▸ **PROMPT**
Please copy, exactly and with no pictures, only the lines from the one containing "(x=180, y=180) px" through the last line of the records.

----------

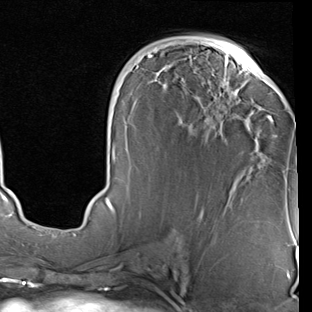
Breast MRI (dynamic contrast-enhanced), one axial slice. Slice 41 of 90 in the series (ordered by position). Cropped to one breast. Dynamic contrast-enhanced series, time point 2 of 7 at this slice position (early post-contrast). 1.5 T. TE 2 ms, TR 5.1 ms. 2 mm slice thickness. 312 × 312 image matrix, field of view 219 × 219 mm. Female patient.
Structures marked on this image (semi-automatic segmentation, software-assisted and operator-edited):
- enhancing-tissue mask used for the functional tumour volume (all voxels passing the contrast-enhancement thresholds inside the analysis volume; usually the tumour): bounding box <104,43,273,213> (left, top, right, bottom; pixels)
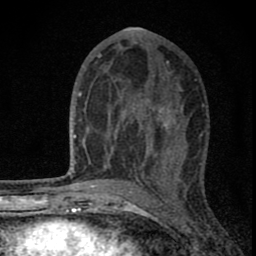
Breast MRI (dynamic contrast-enhanced), one axial slice. Slice 41 of 80 in the series (ordered by position). Cropped to one breast. Dynamic contrast-enhanced series, time point 2 of 8 at this slice position (early post-contrast). 1.5 T. TE 2.8 ms, TR 7.7 ms. 256 × 256 image matrix, field of view 130 × 130 mm. Female patient.
Outlined on this slice (semi-automatically segmented with operator editing):
- enhancing-tissue mask used for the functional tumour volume (all voxels passing the contrast-enhancement thresholds inside the analysis volume; usually the tumour): box from (x=91, y=75) to (x=180, y=180) px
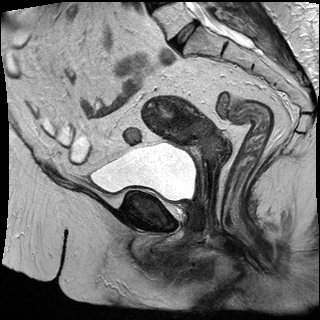
Pelvic MRI for cervical cancer, one sagittal slice. Slice 18 of 32 in the series (ordered by position). T2-weighted. 1.5 T. TE 87 ms, TR 3063.4 ms. 320 × 320 image matrix, field of view 280 × 280 mm. Patient: female, 53 years.
Structures marked on this image (outlined manually by an expert reader):
- cervical tumour: box from (x=141, y=95) to (x=226, y=164) px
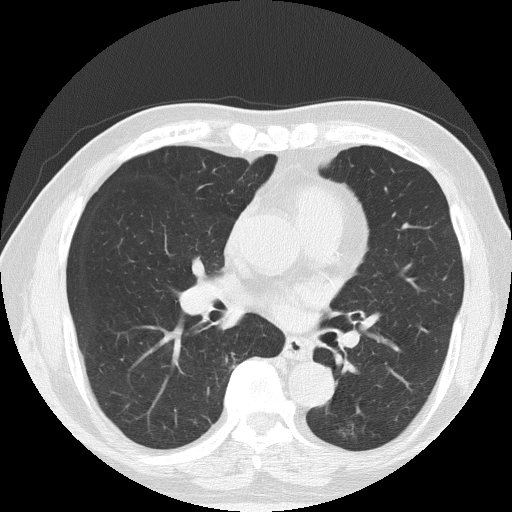
Chest CT (low-dose screening protocol), one axial image; baseline screening round; lung window (W 1500 / L -600 HU); 2 mm slice thickness; lung (sharp) reconstruction kernel (FC51); slice 79 of 145 in the series. Male, age 71 years at enrolment. Former smoker at enrolment.
- Expert reader's lesion annotation, box from (x=322, y=407) to (x=371, y=451) px.
- No non-calcified nodule or mass ≥4 mm was recorded by the screening reader at this exam.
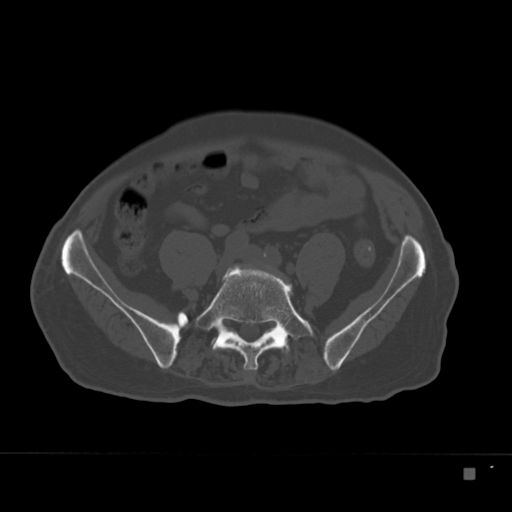
CT including the spine, one axial slice; slice 23 of 332 in the series (ordered by position); 120 kVp; bone window (W 1800 / L 400 HU); 1.5 mm slice thickness; 512 × 512 image matrix, field of view 389 × 389 mm. Patient: male, 72 years. Case-level facts recorded for this patient, not image findings: primary cancer: skeletal.
Outlined on this slice (semi-automatically segmented with operator editing):
- L5 vertebra: bounding box <194,265,314,370> (left, top, right, bottom; pixels)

----------

▸ **SOLVED EXERCISE**
- enhancing-tissue mask used for the functional tumour volume (all voxels passing the contrast-enhancement thresholds inside the analysis volume; usually the tumour): box from (x=91, y=75) to (x=180, y=180) px
Pelvic MRI for cervical cancer, one sagittal slice. Slice 18 of 32 in the series (ordered by position). T2-weighted. 1.5 T. TE 87 ms, TR 3063.4 ms. 320 × 320 image matrix, field of view 280 × 280 mm. Patient: female, 53 years.
Structures marked on this image (outlined manually by an expert reader):
- cervical tumour: box from (x=141, y=95) to (x=226, y=164) px
Chest CT (low-dose screening protocol), one axial image; baseline screening round; lung window (W 1500 / L -600 HU); 2 mm slice thickness; lung (sharp) reconstruction kernel (FC51); slice 79 of 145 in the series. Male, age 71 years at enrolment. Former smoker at enrolment.
- Expert reader's lesion annotation, box from (x=322, y=407) to (x=371, y=451) px.
- No non-calcified nodule or mass ≥4 mm was recorded by the screening reader at this exam.
CT including the spine, one axial slice; slice 23 of 332 in the series (ordered by position); 120 kVp; bone window (W 1800 / L 400 HU); 1.5 mm slice thickness; 512 × 512 image matrix, field of view 389 × 389 mm. Patient: male, 72 years. Case-level facts recorded for this patient, not image findings: primary cancer: skeletal.
Outlined on this slice (semi-automatically segmented with operator editing):
- L5 vertebra: bounding box <194,265,314,370> (left, top, right, bottom; pixels)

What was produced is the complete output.